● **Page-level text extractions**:
Segment Open

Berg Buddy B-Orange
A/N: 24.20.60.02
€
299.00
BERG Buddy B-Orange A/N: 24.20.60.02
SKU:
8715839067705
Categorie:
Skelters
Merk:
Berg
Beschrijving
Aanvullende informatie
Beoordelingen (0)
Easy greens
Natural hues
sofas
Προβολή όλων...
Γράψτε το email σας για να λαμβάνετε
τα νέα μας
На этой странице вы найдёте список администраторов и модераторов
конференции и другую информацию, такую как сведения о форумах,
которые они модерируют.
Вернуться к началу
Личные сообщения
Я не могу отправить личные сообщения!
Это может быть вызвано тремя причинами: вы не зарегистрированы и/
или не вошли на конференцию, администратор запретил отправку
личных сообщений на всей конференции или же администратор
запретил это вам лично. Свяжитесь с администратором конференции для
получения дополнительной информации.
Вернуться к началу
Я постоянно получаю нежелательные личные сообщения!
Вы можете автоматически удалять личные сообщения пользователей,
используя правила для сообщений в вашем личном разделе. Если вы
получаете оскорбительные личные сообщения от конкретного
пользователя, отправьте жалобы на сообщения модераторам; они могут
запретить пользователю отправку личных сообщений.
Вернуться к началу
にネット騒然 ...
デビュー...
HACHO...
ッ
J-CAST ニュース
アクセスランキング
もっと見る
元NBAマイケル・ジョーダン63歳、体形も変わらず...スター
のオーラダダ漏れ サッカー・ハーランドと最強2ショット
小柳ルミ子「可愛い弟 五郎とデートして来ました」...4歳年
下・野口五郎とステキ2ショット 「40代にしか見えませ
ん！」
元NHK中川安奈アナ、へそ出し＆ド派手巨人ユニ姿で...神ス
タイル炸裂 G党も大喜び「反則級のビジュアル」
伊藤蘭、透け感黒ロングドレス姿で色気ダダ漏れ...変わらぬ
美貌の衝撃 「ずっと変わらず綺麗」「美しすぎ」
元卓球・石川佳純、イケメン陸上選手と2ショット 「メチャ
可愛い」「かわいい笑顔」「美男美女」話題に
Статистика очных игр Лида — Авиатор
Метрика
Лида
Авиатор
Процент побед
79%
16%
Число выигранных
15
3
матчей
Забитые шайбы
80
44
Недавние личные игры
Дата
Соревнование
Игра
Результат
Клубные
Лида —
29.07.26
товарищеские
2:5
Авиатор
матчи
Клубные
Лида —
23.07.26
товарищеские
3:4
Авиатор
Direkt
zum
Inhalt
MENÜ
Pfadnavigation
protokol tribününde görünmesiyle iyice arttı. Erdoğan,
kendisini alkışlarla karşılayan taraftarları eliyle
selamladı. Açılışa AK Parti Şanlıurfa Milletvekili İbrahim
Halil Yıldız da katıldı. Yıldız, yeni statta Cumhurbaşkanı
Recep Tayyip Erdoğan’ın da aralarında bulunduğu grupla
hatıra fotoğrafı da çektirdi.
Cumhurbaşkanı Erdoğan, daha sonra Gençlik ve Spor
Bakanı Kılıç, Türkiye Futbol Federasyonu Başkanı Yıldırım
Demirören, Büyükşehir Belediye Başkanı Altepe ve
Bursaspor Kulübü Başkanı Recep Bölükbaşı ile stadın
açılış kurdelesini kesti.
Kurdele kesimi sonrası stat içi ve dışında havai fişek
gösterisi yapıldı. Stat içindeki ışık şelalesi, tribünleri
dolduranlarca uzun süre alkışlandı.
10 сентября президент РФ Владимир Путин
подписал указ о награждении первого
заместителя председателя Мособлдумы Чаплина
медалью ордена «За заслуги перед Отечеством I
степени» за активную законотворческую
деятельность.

Segment Closed

● **What the task asks**:
Display each line of the data where "конференции" occurs.

● **Answer**:
конференции и другую информацию, такую как сведения о форумах,
личных сообщений на всей конференции или же администратор
запретил это вам лично. Свяжитесь с администратором конференции для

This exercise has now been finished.